As that happened, Zamyatin whipped out his own pistol and waved it at the Khutukhtu, who was sitting beside Christopher alongside William’s body.  Chindamani grabbed Samdup and made for a door at the rear of the room, leading into the tunnel.

The man at the door stepped across the bodies of the guards into the room.  He held his pistol high, pointed at Zamyatin’s head.

It was Sepailov.

“Drop your gun, Mister Zamyatin,” he said in Russian.

“Otherwise, I will be forced to shoot.”

“One step closer,” Zamyatin replied without looking round, ‘and your Living Buddha is a dead one.”

“Be my guest.”  It was a different voice this time.  Von Ungern Sternberg eased himself past Sepailov into the room.  He cast a quick glance at William’s body, unable to make out what lay behind the small tragedy.  His men were in control of the palace.

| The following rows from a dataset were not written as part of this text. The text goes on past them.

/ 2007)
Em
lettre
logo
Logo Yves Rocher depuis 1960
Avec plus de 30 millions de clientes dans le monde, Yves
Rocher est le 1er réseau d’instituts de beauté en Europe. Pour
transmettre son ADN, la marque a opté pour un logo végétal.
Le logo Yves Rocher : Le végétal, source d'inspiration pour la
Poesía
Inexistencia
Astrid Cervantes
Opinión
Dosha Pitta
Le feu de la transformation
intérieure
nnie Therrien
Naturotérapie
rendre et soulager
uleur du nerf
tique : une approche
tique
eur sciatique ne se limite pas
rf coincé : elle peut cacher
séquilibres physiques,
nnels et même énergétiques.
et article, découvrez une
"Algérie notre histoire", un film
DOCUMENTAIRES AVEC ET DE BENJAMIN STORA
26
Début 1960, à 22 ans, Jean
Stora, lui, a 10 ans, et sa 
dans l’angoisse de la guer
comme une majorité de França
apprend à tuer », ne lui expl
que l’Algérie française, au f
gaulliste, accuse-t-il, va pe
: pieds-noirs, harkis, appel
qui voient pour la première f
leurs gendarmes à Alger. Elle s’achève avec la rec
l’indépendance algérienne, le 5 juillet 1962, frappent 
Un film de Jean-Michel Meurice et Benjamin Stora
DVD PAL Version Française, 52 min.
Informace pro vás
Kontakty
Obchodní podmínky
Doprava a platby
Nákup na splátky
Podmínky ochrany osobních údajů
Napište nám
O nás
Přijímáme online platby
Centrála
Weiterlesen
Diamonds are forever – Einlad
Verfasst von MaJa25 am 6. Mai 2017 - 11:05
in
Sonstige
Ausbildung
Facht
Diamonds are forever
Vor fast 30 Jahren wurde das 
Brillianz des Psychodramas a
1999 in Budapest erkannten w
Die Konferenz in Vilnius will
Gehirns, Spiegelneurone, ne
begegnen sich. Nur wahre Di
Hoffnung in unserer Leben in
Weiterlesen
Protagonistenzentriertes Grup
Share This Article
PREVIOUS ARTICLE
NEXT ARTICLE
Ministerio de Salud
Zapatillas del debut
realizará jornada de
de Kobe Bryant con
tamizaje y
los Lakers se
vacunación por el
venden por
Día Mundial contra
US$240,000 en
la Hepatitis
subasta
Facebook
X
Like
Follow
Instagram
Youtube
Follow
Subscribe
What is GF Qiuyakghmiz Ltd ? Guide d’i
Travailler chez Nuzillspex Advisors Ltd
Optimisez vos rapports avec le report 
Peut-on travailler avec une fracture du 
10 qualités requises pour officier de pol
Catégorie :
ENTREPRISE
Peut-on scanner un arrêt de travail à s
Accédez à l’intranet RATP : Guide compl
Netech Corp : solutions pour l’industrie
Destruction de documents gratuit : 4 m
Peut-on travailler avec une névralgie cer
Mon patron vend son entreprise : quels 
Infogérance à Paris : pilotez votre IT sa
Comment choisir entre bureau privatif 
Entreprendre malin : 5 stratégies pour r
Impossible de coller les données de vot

Sukebator’s forces had pulled back to the outskirts of the city.  The remaining revolutionaries had been rounded up and were already being executed or interrogated.  There was just this little matter to clear up.

“The Khutukhtu is a traitor,” he went on.

“I have in my pocket a document signed by him, instructing his forces to transfer their allegiance to the revolutionary army.  I have already issued instructions for his execution.  You’re wasting your time, Zamyatin.  Go ahead and shoot him if you want: you’ll only be doing my job for me.

Zamyatin glanced round.  Ungern and Sepailov were in the room now. Only Sepailov held a gun; the baron was too much in control to feel he needed one.  Zamyatin looked back at the Khutukhtu, then at Christopher.  He needed another card to play, one that would force the baron to bargain.  He turned and caught sight of Chindamani and Samdup at the rear door, still hesitating.

‘For God’s sake, Chindamani!”  shouted Christopher.

“Get out of here!  Take Samdup and run!”

“I can’t go Ka-ris To-feh, not without you.  Don’t ask me to leave you.”  She had the boy and she knew she ought to make a run for it. His life was at stake: it was her duty to save him.  But she could not move.  With William dead, Christopher needed her more than ever.  Her love for him tore at her love for the boy, like a trapped beast with its claws.